§ Your assignment:
Restrict the output to the lines below starting at the one that contains "right front paw: (1463, 1164)" and ending at the one that contains "left knee: (1902, 1125)", and restate them word for word, both ends included.

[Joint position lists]
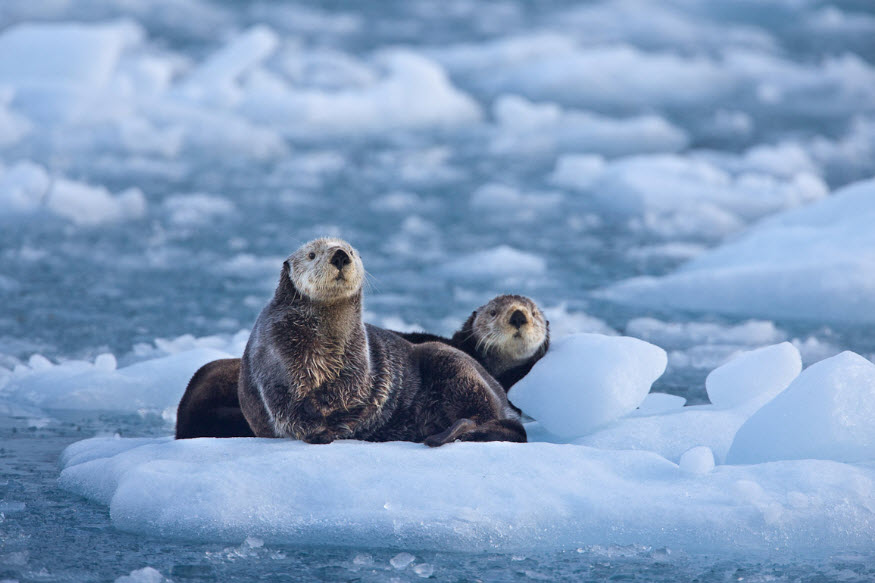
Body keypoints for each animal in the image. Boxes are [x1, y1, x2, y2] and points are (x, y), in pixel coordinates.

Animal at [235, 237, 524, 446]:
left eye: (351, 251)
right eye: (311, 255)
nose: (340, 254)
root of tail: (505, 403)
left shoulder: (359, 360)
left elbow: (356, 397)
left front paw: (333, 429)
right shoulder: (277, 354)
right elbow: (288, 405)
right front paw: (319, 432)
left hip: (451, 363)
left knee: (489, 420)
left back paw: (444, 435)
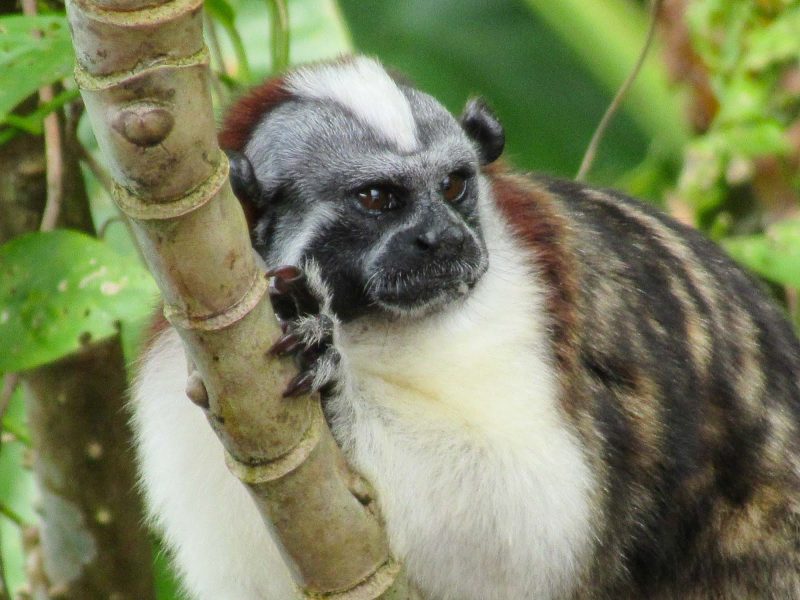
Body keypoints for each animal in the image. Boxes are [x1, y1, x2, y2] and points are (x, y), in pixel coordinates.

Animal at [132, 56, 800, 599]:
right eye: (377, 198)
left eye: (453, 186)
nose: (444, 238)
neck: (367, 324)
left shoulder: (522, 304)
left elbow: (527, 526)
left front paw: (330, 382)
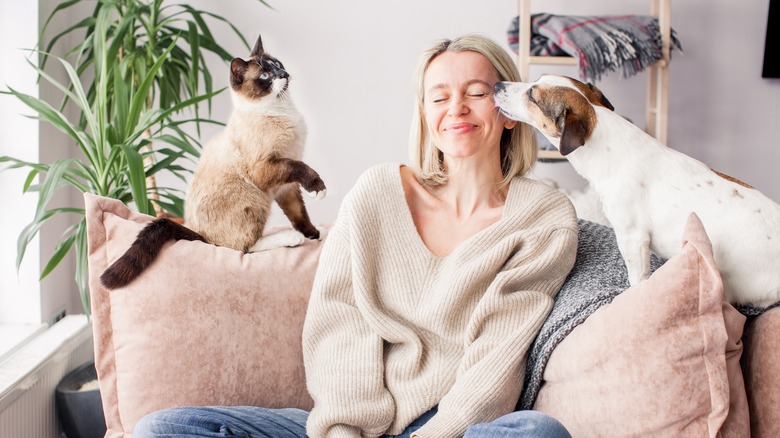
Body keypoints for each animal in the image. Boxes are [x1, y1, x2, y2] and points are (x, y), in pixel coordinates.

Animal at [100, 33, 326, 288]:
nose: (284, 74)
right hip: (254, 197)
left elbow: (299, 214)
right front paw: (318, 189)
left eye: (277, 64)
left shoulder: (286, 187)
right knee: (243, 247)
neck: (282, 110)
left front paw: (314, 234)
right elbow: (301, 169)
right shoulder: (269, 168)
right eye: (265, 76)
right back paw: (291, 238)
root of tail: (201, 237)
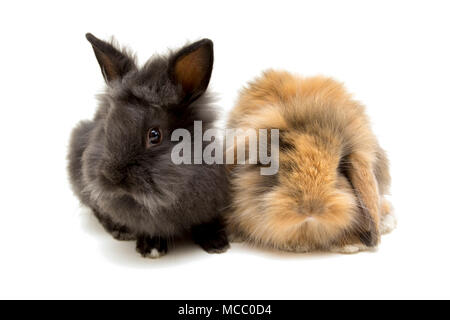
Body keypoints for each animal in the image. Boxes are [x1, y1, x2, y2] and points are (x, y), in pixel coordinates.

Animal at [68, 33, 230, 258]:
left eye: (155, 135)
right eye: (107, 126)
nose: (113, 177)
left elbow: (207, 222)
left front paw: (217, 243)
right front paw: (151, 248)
...
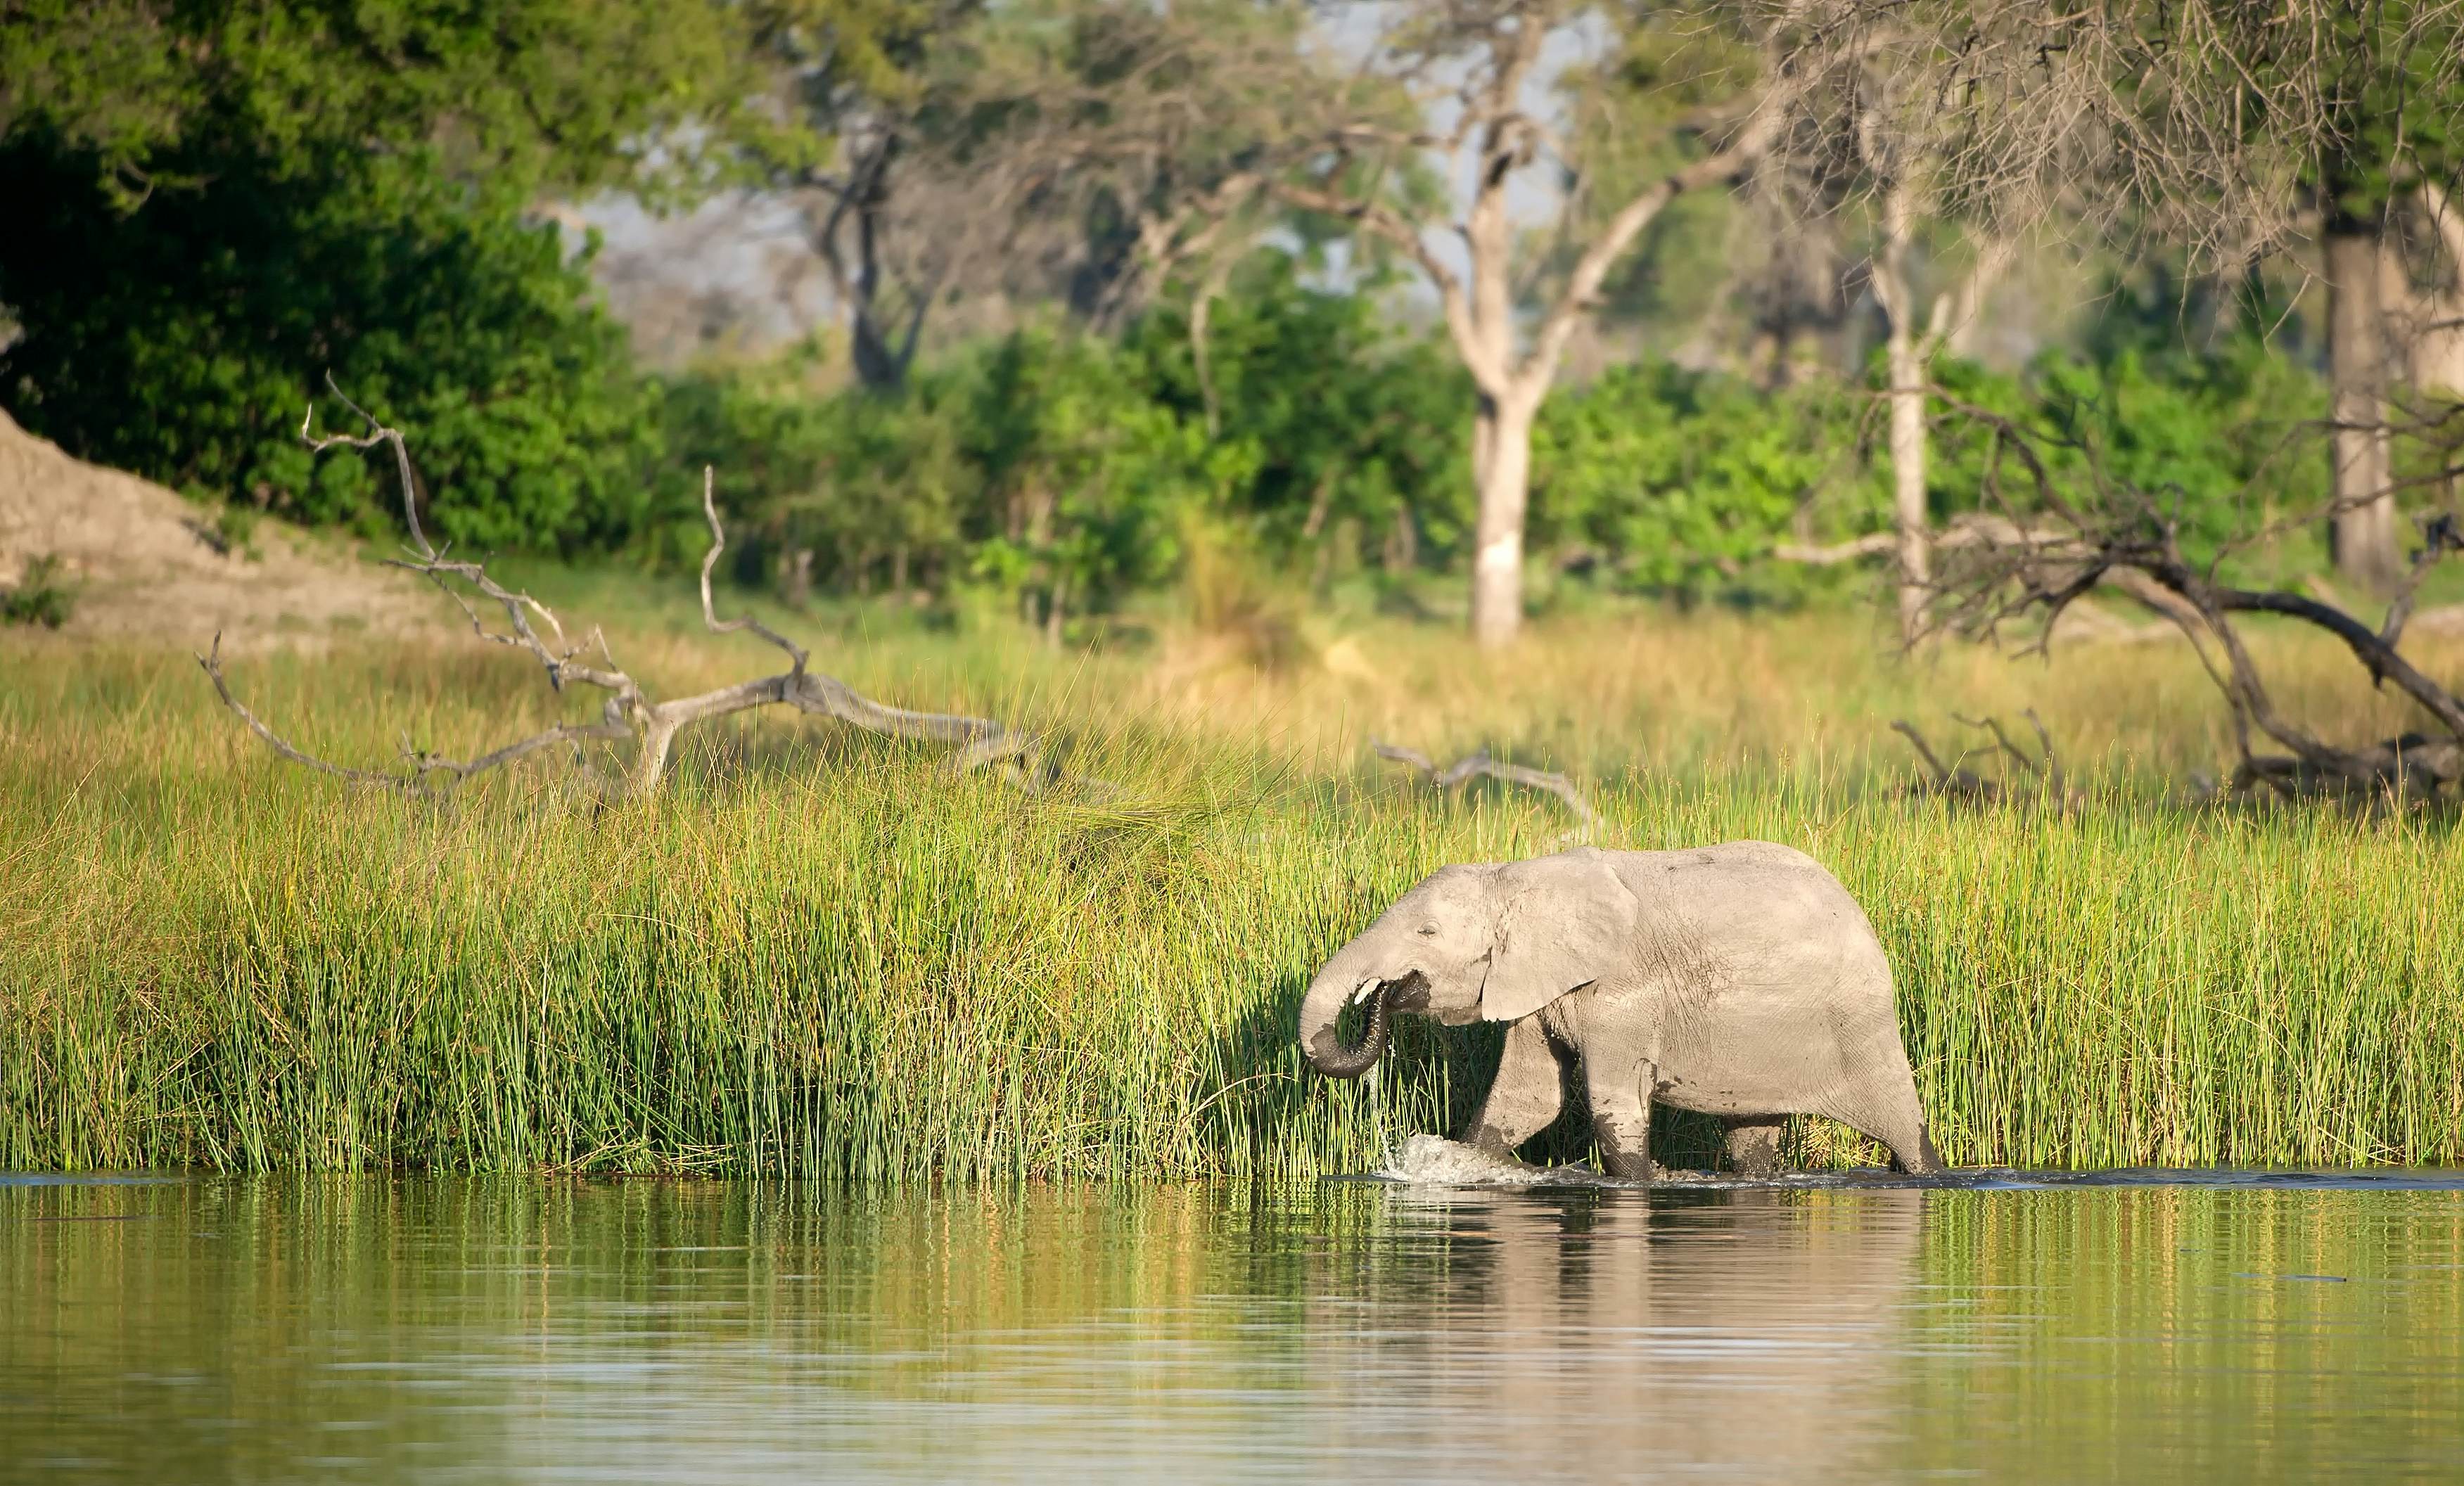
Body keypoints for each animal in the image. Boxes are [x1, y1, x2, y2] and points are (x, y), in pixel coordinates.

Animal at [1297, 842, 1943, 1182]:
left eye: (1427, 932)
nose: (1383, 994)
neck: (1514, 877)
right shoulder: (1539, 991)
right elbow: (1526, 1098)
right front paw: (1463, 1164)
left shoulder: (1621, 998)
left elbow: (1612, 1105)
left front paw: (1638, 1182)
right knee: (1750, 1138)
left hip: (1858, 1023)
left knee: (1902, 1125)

§ Response for this exercise:
right front paw: (1463, 1164)
left shoulder: (1621, 998)
left elbow: (1612, 1105)
left front paw: (1638, 1182)
right knee: (1750, 1138)
left hip: (1858, 1023)
left knee: (1902, 1125)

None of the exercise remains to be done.